However, there is still one measure that is missing: the rated life for LED light sources. Rated life is an essential reliability property for LED integrators that design LED luminaires, providing luminaire users with warranty and usage information
The rated life of a lamp or light source is defined, per ANSI/IES RP-16, as “the life value assigned to a particular type lamp. This is commonly a statistically-determined estimate of median operational life.” The rated life in hours of an LED lamp or light source, specified by the manufacturer, applies under certain operational conditions and for defined failure criteria. The statistical measure for the rated life is designated Bp and is measured in hours, where p is a percentage.

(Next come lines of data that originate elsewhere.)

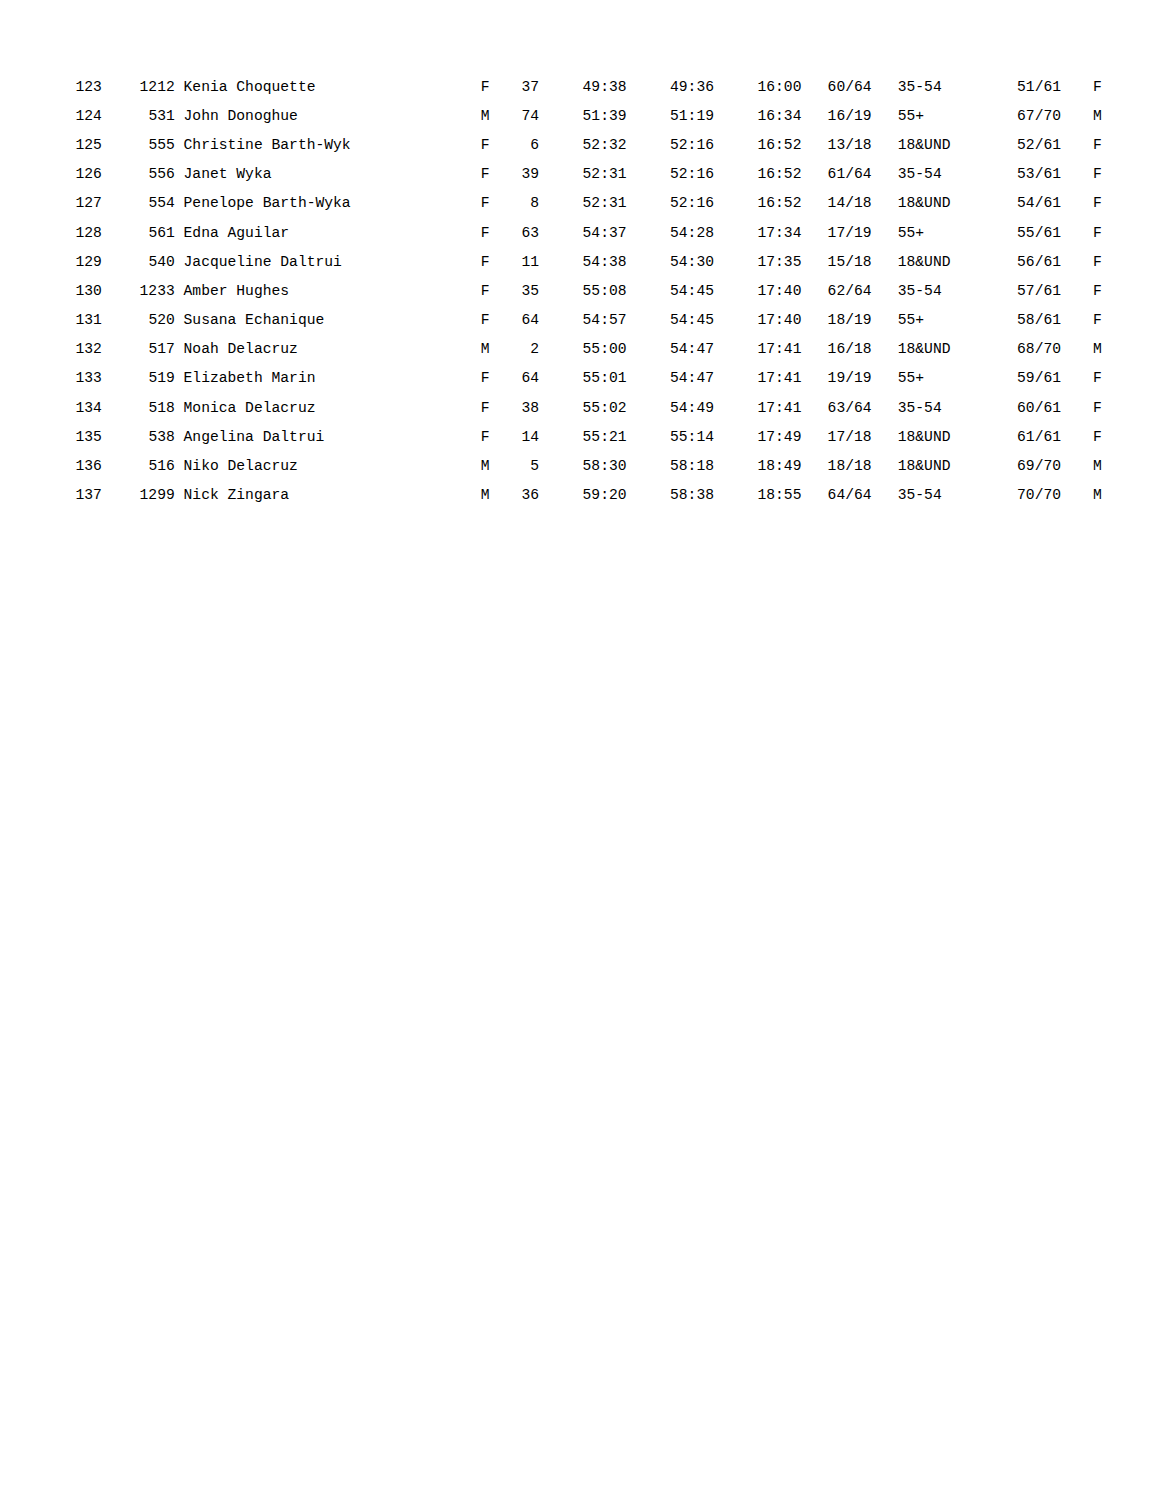| 123 | 1212 | Kenia Choquette | F | 37 | 49:38 | 49:36 | 16:00 | 60/64 | 35-54 | 51/61 | F |
| 124 | 531 | John Donoghue | M | 74 | 51:39 | 51:19 | 16:34 | 16/19 | 55+ | 67/70 | M |
| 125 | 555 | Christine Barth-Wyk | F | 6 | 52:32 | 52:16 | 16:52 | 13/18 | 18&UND | 52/61 | F |
| 126 | 556 | Janet Wyka | F | 39 | 52:31 | 52:16 | 16:52 | 61/64 | 35-54 | 53/61 | F |
| 127 | 554 | Penelope Barth-Wyka | F | 8 | 52:31 | 52:16 | 16:52 | 14/18 | 18&UND | 54/61 | F |
| 128 | 561 | Edna Aguilar | F | 63 | 54:37 | 54:28 | 17:34 | 17/19 | 55+ | 55/61 | F |
| 129 | 540 | Jacqueline Daltrui | F | 11 | 54:38 | 54:30 | 17:35 | 15/18 | 18&UND | 56/61 | F |
| 130 | 1233 | Amber Hughes | F | 35 | 55:08 | 54:45 | 17:40 | 62/64 | 35-54 | 57/61 | F |
| 131 | 520 | Susana Echanique | F | 64 | 54:57 | 54:45 | 17:40 | 18/19 | 55+ | 58/61 | F |
| 132 | 517 | Noah Delacruz | M | 2 | 55:00 | 54:47 | 17:41 | 16/18 | 18&UND | 68/70 | M |
| 133 | 519 | Elizabeth Marin | F | 64 | 55:01 | 54:47 | 17:41 | 19/19 | 55+ | 59/61 | F |
| 134 | 518 | Monica Delacruz | F | 38 | 55:02 | 54:49 | 17:41 | 63/64 | 35-54 | 60/61 | F |
| 135 | 538 | Angelina Daltrui | F | 14 | 55:21 | 55:14 | 17:49 | 17/18 | 18&UND | 61/61 | F |
| 136 | 516 | Niko Delacruz | M | 5 | 58:30 | 58:18 | 18:49 | 18/18 | 18&UND | 69/70 | M |
| 137 | 1299 | Nick Zingara | M | 36 | 59:20 | 58:38 | 18:55 | 64/64 | 35-54 | 70/70 | M |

For example, a B50 rated life of 1,000 hours means that 50% of the tested products have lasted 1,000 hours without failure. B50 is also known as the products’ rated average life.
If a product has a B10 rated life of 1,000 hours, this means that only 10% of tested products failed within 1,000 hours, so the product should last much longer than a product with a B50 rated life of 1,000 hours.
For LED light sources, LM-80 defines lumen-maintenance life as “the elapsed operating time at which the specified percentage of the lumen depreciation or lumen maintenance is reached, expressed in hours.” Different from rated life, the rated lumen-maintenance life is defined as “the elapsed operating time over which an LED light source will maintain the percentage (p) of its initial light output.”
Rated lumen-maintenance life is measured in hours with associated percentage of light output, noted as Lp. In other words, L70 of 30,000 hours means that the tested LEDs produce 70% of the initial light output at 30,000 hours. If an LED has L50 of 30,000 hours, its lumen output decays faster than one with L70 of 30,000 hours.
While Bp life is a statistical measure, Lp life is a defined durability measure. When testing for Bp life, a large statistically-meaningful sample size is required. When testing Lp life, there is no sample size requirement. However, when LM-80 test data is utilized to make lumen-maintenance projections (per TM-21), the sample size will affect the uncertainty of the projection. As a consequence, a smaller sample size will lead to shorter projected life in order to increase the statistical certainty.
For LED light sources, one can define failure as when the LED can no longer produce a certain percentage of the initial light-output value. For example, failure might be defined as when the light output of an LED reaches 70% or lower of the initial light output (including if the LED’s light output is zero). In other words, for a given period of time, if an LED produces insufficient light or no light, the LED is considered at failure.
Using this definition of failure criteria, the statistical measure can be combined with the defined durability measure. The combination of lumen-maintenance life (Lp) with statistically-measured failures (Bp) is the LED light source’s rated life, or BpLp value. For example, if an LED light source is claimed to have B50L70 of 30,000 hours, then 50% of tested samples should have a lumen-maintenance life of 30,000 hours.
Ideally, to obtain the rated life for LEDs, the statistical failure measurement can be integrated with lumen-maintenance measurements during the life test. One can use a large LED sample size, large enough to be statistically meaningful as when measuring traditional lamps, and then track and record the sample behaviors including light-output change and failures during the life test. When 50% of the tested samples reach a light output equal to 70% of initial lumens, including the samples that failed to produce light, then B50L70 (in hours) is obtained.
Obviously, as is the case with lumen maintenance, it is not practical to conduct real-life tests to get B50L70 values when such a value can be as long as 30,000 hours, or nearly three and a half years. The challenge is how to make a projection using the data obtained in a shorter testing period.
LED manufacturers have been conducting studies and establishing practices for reliable approaches to project the rated life for LEDs; in general, there are two approaches.
The first approach is to conduct LM-80 testing with a large sample size. The test data are collected for both light-output changes and failures. The data is then fitted into a mathematical model with a statistical-certainty band. In addition to the lumen-maintenance projection curve, the associated sample distribution bandwidth is also plotted. By analyzing the curve and bandwidth, an estimated B50L70 life is projected.
The second approach is to conduct the lumen-maintenance (LM-80) test separately from the accelerated-failure-modes test. Using TM-21, the lumen-maintenance projection can be established. The data collected in the accelerated-failure-modes test are modeled with a different mathematical expression. The rated life is then projected by mathematically combining both models.
There are some discussions in standardization organizations regarding development of a document or recommendation to address LEDs’ rated life. To help the LED lighting industry to properly use LED light-source information, it is necessary to clarify that rated life is not lumen-maintenance life.
Before the industry establishes a recommendation for a standard practice, LED integrators may need to request more testing and modeling information from the manufacturers in regards to the statistical failures of LED light sources.